How to fix the row height of messages and add space to the bottom?
I just updated to the latest version of Thunderbird after not updating for well over a year now, so I'm late to the "hate on Thunderbird devs" party. The font changes, as I'm sure have been mentioned a million times, is a disaster. I've already wasted several hours on this.
I managed to fix the core font size issue with, which fixed MOST of the problems:
layout.css.devPixelsPerPx = 1.12
However, I can't figure out how to increase the row height of the message area. If I switch from Compact mode to Default, everything in the folder pane gets far too big (and, yes, I reset devPixelsPerPx as a test) and the message area rows are too tall.
In addition, I want a few pixels at the bottom of the message area so that when a new message comes in, I see a few pixels of the top of the new message without having to scroll.
If you are having trouble visualizing what I want:
Per row of each message: 1px padding at the top + 18px main area + 1px padding at the bottom (i.e. 20 px total). After the last row: 3px (or so) to display just enough pixels to show the next message whenever it arrives.

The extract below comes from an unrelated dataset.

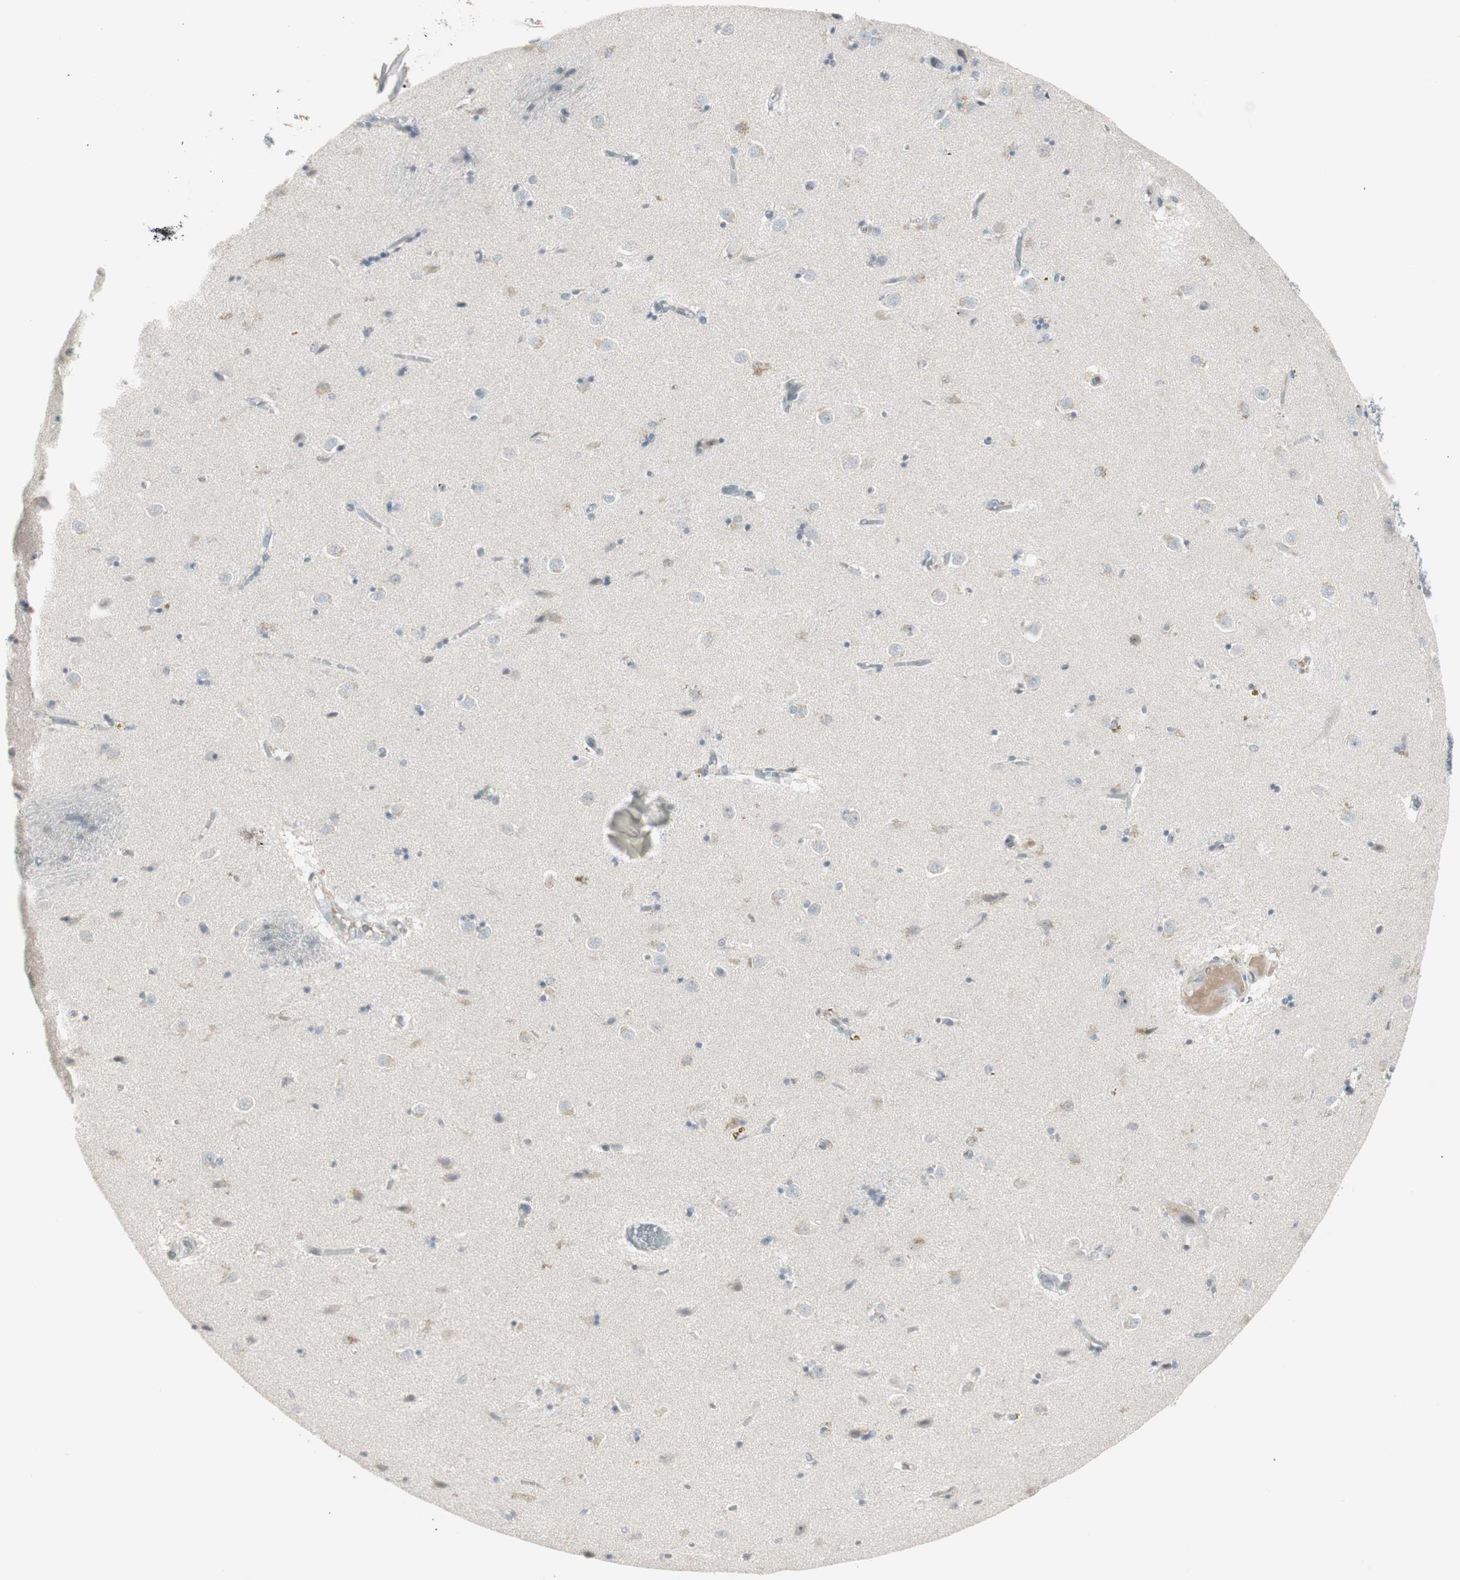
{"staining": {"intensity": "weak", "quantity": "25%-75%", "location": "cytoplasmic/membranous"}, "tissue": "caudate", "cell_type": "Glial cells", "image_type": "normal", "snomed": [{"axis": "morphology", "description": "Normal tissue, NOS"}, {"axis": "topography", "description": "Lateral ventricle wall"}], "caption": "Immunohistochemistry of benign caudate exhibits low levels of weak cytoplasmic/membranous expression in approximately 25%-75% of glial cells.", "gene": "MAP4K4", "patient": {"sex": "female", "age": 54}}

Using the browser toolbox, I see that the height of each row is defined using an inline style. So I can't apply CSS to fix it globally in a custom stylesheet. Using the Inspector, I can temporarily change the inline style of a single row to "height: 20px" and it displays the row as I want it to be displayed. However, this doesn't solve the other problem of putting a few pixels at the end of the messages to display a few pixels of a new message when it arrives. I also tried modifying the selector "table[is="tree-view-table"] & td" to hardcode a 20px height and added a 3px padding to the bottom, which works to solve BOTH problems BUT introduces a bug where switching folders no longer scrolls to the bottom of the list of messages. My guess is that Thunderbird is calculating where to scroll to based on the assumption that the row height is exactly 18px. So using CSS alone is not really possible.
What a mess.
All Replies (3)
layout.css.devPixelsPerPx is deprecated. If you set it to anything other than 1 you're in for trouble.
Wayne Mery said
layout.css.devPixelsPerPx is deprecated. If you set it to anything other than 1 you're in for trouble.
Okay, that's nice. How about helping then?